For a study published in Nature on Wednesday, co-senior and co-corresponding Stefan Pfister and Lena Kutscher of the Hopp Children's Cancer Center and the National Center for Tumor Diseases and colleagues in Germany and the UK used single-nucleus RNA sequencing, 10x Genomics-based single-nucleus ATAC-seq, and spatial transcriptomics to distinguish between alterations involved in medulloblastoma and those involved in tumor progression for medulloblastoma tumors in the heterogeneous and aggressive group 3 and group 4 subtypes, which encompass eight DNA methylation-based subgroups.
"A fundamental question of which genetic events initiate and drive these [group 3/4] tumors remain unanswered," Pfister, Kutscher, and colleagues explained. "Using single-cell multiomics and spatial transcriptomic approaches, we determined the interplay between large-scale copy number variants (CNVs) and single-gene somatic events driving medulloblastoma heterogeneity and evolution."
By combining the multiomic data with mutational clock, early common ancestor, most recent common ancestor, population genetics, and other mathematical models, the team was able to untangle evolutionary features in tumors and tumor subclones, along with the timing and cell type involved in tumor initiation, which appeared to stretch back as far as the first trimester of development.
Although the 16 primary medulloblastoma and four relapsed cases considered all contained alterations linked to amplification or overexpression of oncogenes such as MYC, MYCN, or PRDM6, the team's analyses argued against the notion that the single-gene mutations or expression changes had a significant role in medulloblastoma tumor initiation processes.
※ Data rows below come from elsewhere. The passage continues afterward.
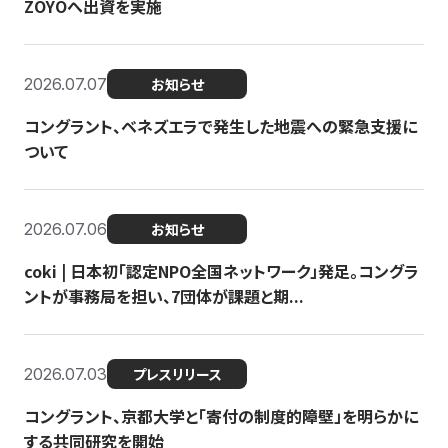
ZOYOへ出資を実施
2026.07.07
お知らせ
コングラント、ベネズエラで発生した地震への緊急支援に
ついて
2026.07.06
お知らせ
coki | 日本初「認定NPO全国ネットワーク」発足。コングラ
ントが事務局を担い、7団体が課題と期...
2026.07.03
プレスリリース
コングラント、京都大学と「寄付の制度的障壁」を明らかに
する共同研究を開始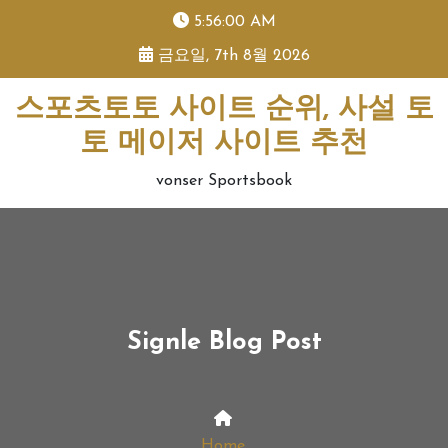
skip
5:56:01 AM
to
금요일, 7th 8월 2026
content
스포츠토토 사이트 순위, 사설 토
토 메이저 사이트 추천
vonser Sportsbook
Signle Blog Post
Home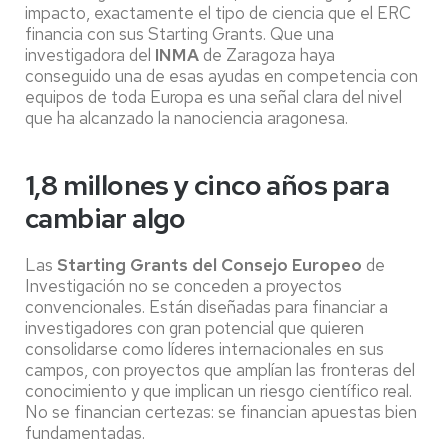
impacto, exactamente el tipo de ciencia que el ERC
financia con sus Starting Grants. Que una
investigadora del
INMA
de Zaragoza haya
conseguido una de esas ayudas en competencia con
equipos de toda Europa es una señal clara del nivel
que ha alcanzado la nanociencia aragonesa.
1,8 millones y cinco años para
cambiar algo
Las
Starting Grants del Consejo Europeo
de
Investigación no se conceden a proyectos
convencionales. Están diseñadas para financiar a
investigadores con gran potencial que quieren
consolidarse como líderes internacionales en sus
campos, con proyectos que amplían las fronteras del
conocimiento y que implican un riesgo científico real.
No se financian certezas: se financian apuestas bien
fundamentadas.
Instead, changes affecting individual oncogenes tended to pop up in tumor subclones during later stages of tumor evolution, contributing to tumor features such as treatment resistance or progression, or disease recurrence, while large copy number changes or chromosome-scale alterations appeared to play a more pronounced role in medulloblastoma initiation.
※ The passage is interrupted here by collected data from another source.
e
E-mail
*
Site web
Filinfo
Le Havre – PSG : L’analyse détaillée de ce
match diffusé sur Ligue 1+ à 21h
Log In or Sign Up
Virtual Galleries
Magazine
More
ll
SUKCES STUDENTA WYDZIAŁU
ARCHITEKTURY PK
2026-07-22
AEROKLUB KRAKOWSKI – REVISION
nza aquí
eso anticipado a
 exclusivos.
"We show that large-scale genomic aberrations (i.e., whole chromosome or chromosome arm gains or losses) are the likely first hit in Group 3/4 medulloblastoma, with focal oncogene aberrations (e.g. MYC amplifications) happening later in tumor evolution," Kutscher and Pfister said in an email.
Based on their findings so far, the investigators suggested that an improved understanding of the oncogene changes and larger alterations present in medulloblastoma tumor subclones could have implications for treating and managing medulloblastoma cases in a tumor evolution-informed manner.
"Because MYC clones grow out at relapse, it will become important to classify even subclonal amplifications as 'MYC-driven,' which may alter how risk is assessed and thus, how patients are treated," Kutscher and Pfister suggested.
They noted that their work also provides previously unappreciated clues to biological processes at play in normal cerebellum tissues and during the process of tumor development, where aneuploidy appears to contribute to medulloblastoma initiation.
"Because large-scale aneuploidy can be detected with much lower DNA content than point mutations, we may be able to use it for screening and very early detection, maybe as early as birth, once the assays are sensitive and specific enough," Kutscher and Pfister added, noting that there may be opportunities to leverage new knowledge on tumor trajectory to come up with better models for studying tumor behavior, as well.
"[W]e can create better models in the lab that closely mimic the disease evolution, allowing us to create a system to better test therapeutics preclinically and identify better treatment options," they explained.